In Kaveney's version, the opening line slaps the reader in the face with a list of obscene words, striking an irreverent tone that continues throughout the poem and the rest of the volume. Such a string of obscenity can remain in the minds of readers as they progress through the remainder of the book—even into Poems 61-68, which remain free from explicit language in Kaveney's translation.
Catullus's Poem 88 accuses Gellius of cuckolding his uncle, "quid facit is patruum qui non sinit esse maritum?" ("What is he doing, he who doesn't let his uncle be a husband?"). Kaveney's takes this a step further, writing that Gellius "pulled his uncle from a bridal bed, / he slapped him silly and then gave him head." Here, Gellius's poor uncle is not only a cuckold, but also the recipient of forced oral sex. Catullus's 88 closes by asserting that Gellius's crime is so wicked that nothing can surpass it, not even if he were to perform oral sex on himself. Kaveney's 88, however, asserts that Gellius is, in fact, doing just that: "He's practising a swivel of the hips / to get a blow job from his own sweet lips." There is no hypothetical element here.
No examination of profanity in Catullus can pass over Poem 16, one of the most infamous in the corpus, and in Kaveney's volume Poem 16 stands out as a tour de force of poetic perspective.
Eat out my pussy while I fuck you hard
my hands up both your arses. Silly boys,
you prissy queens, because my verse enjoys
making hot love, that doesn't mean I'm tarred
with the same filthy brush. I might be chaste
as anything. A poem might say "fuck,"
dabble its fingers in all kinds of muck,
turn people on perhaps, if they've a taste
for all that sort of thing. Old men with piles
don't get hard otherwise; bored wives are wet
reading my verses. But you still don't get
to think I'm slut or virgin. Snarky smiles
will get you hurt. Oh, I will make you shout,
fistfuck your arses while you eat me out.
In a poem whose Latin version exhibits masculine sexual domination, Kaveney has written a female speaker. Yet the roles remain the same: the speaker is the violator, the penetrator, and the one who wields power; the critics are violated, penetrated, and powerless. Kaveney shows us how a woman can embody a persona just as aggressive and dominant as the male speaker of Catullus 16. This poem still shocks with its obscenity, but to a reader familiar with the Latin text, it shocks in its unexpected inversion of genders as well.
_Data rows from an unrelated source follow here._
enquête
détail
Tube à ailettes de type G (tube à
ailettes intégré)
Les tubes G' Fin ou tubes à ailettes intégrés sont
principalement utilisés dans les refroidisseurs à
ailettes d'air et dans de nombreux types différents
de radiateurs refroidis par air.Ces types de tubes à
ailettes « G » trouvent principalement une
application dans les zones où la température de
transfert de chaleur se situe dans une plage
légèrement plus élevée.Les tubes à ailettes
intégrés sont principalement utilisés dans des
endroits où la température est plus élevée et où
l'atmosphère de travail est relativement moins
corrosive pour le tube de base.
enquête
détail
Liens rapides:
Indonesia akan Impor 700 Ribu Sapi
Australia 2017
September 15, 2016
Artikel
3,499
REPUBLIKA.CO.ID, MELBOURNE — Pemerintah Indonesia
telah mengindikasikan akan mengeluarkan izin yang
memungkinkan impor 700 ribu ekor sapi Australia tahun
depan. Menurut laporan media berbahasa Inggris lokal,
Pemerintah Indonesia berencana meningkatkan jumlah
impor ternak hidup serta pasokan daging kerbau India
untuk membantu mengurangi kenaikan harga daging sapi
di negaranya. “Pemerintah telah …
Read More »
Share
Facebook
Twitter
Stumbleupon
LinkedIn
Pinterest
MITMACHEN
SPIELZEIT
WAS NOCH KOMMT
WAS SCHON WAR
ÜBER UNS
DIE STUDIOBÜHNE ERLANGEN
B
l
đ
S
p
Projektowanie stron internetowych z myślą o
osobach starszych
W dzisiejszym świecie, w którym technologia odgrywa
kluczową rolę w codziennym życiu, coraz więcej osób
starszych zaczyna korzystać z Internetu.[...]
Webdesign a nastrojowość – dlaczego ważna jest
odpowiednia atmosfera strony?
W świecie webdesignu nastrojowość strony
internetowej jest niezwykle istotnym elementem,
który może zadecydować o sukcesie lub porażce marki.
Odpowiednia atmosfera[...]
It becomes an adaptation, rather than a translation: Kaveney does not simply change Catullus's Latin words to English ones; she creates her own original work.
Although Catullus's Poem 16 focuses on Roman male sexuality, Kaveney's Poem 16 is a show of female rage. Though female speakers are not consistent throughout the corpus—in Poem 56, for example, the speaker "buggers" a boy while "stiff as a spear"—her emergence in Poem 16 makes a strong poetic statement about sex and power in antiquity and in the modern world: it may be shocking to see a woman wielding it, but she wields it effectively.
There were a few typographical errors throughout the book, but none that detracted from understanding. Poem 37 is missing a final period. Poem 67, line 6 should read "Doors," not "Door's." In the third paragraph, the afterword on p.153 has a period following the phrase "Like us" when it should have a comma.
Overall, Kaveney produces a light, readable, enormously fun Catullus that will delight classicists and non-classicists alike.
Notes:
1. Richlin, Amy. 1983. The Garden of Priapus. Oxford: Oxford University Press.